== Dataset entries

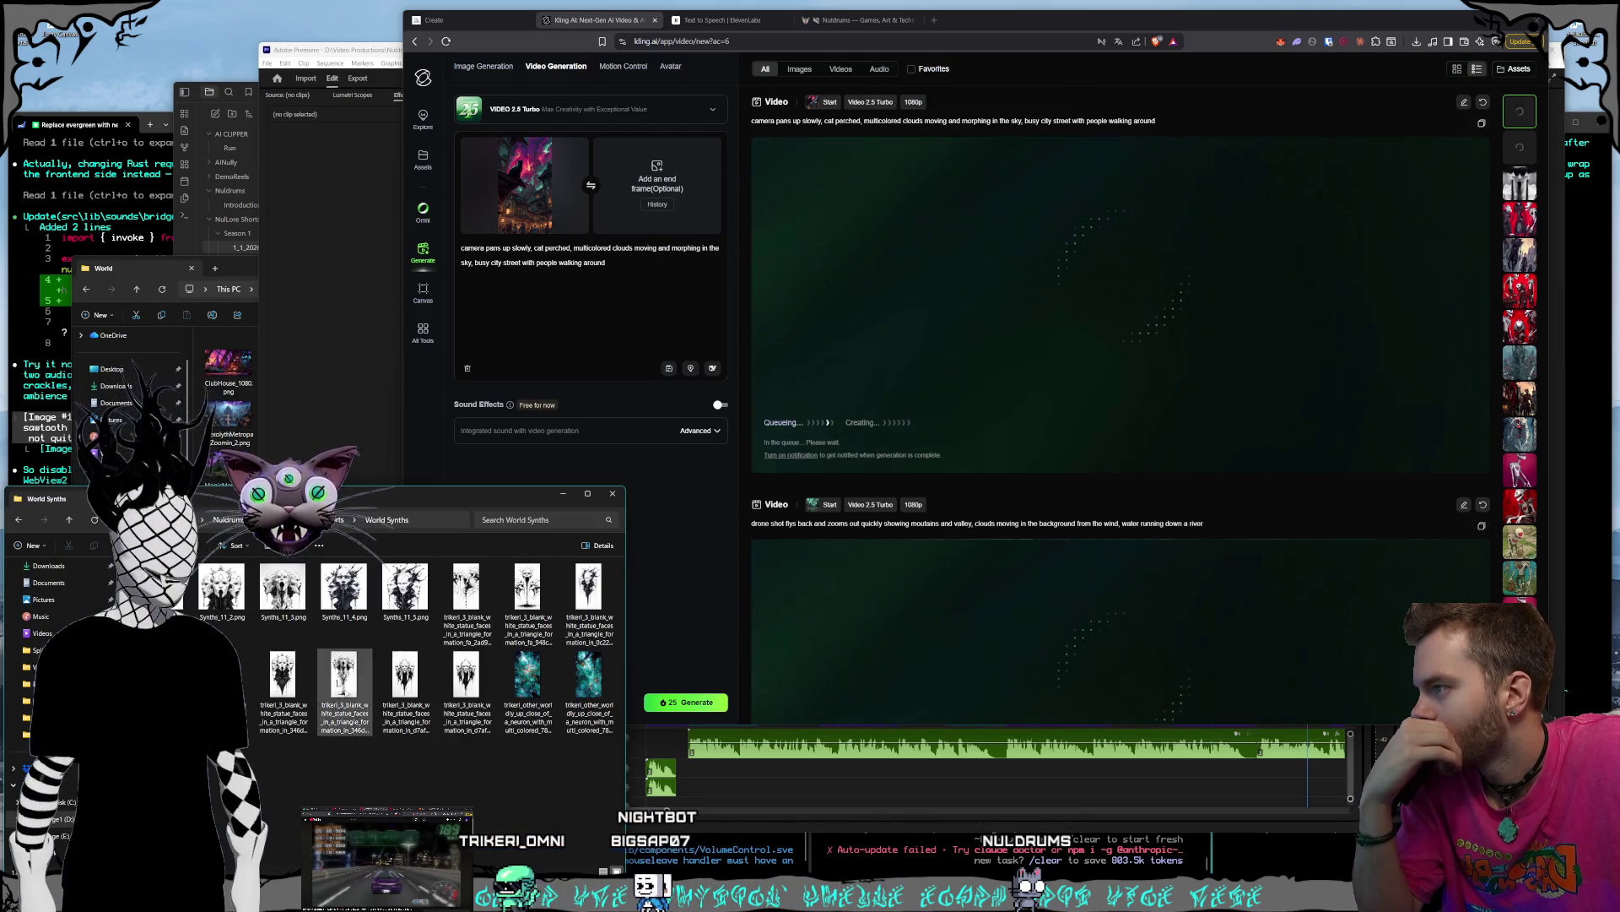
# - Remove the cat start frame and browse the statue-face images in Photos
pyautogui.click(579, 146)
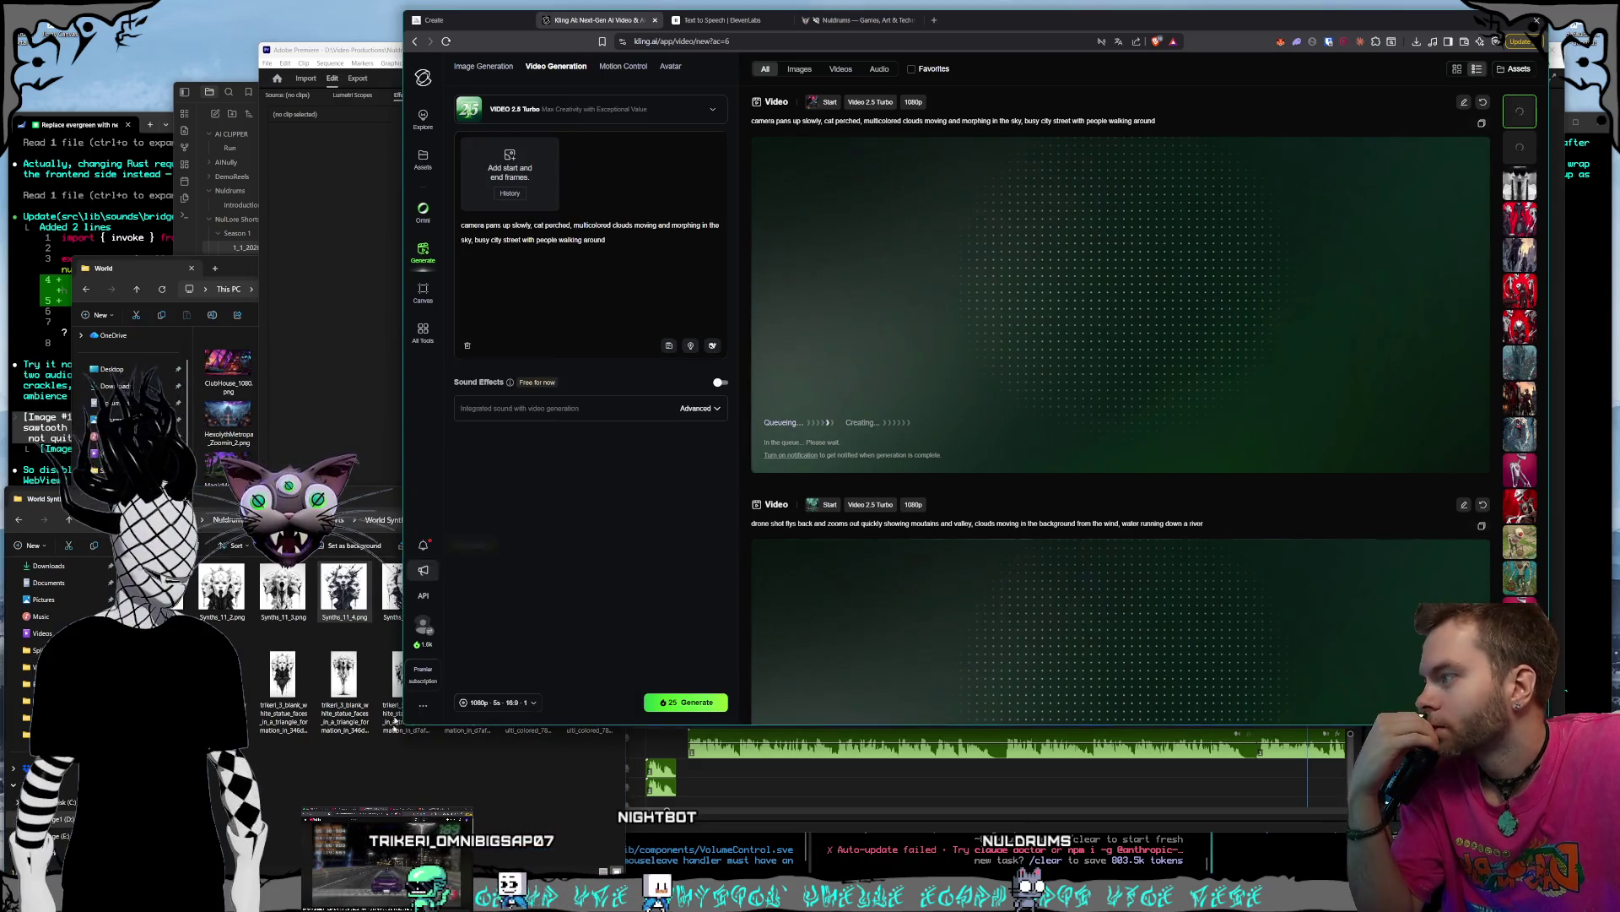
pyautogui.click(236, 629)
pyautogui.click(235, 629)
pyautogui.doubleClick(589, 599)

====

» Work instructions
Find the line that contains "pyautogui.click(236, 629)". Write out that line and every line after it through the end of the data, exactly, and nothing else.

» Task response
pyautogui.click(236, 629)
pyautogui.click(235, 629)
pyautogui.doubleClick(589, 599)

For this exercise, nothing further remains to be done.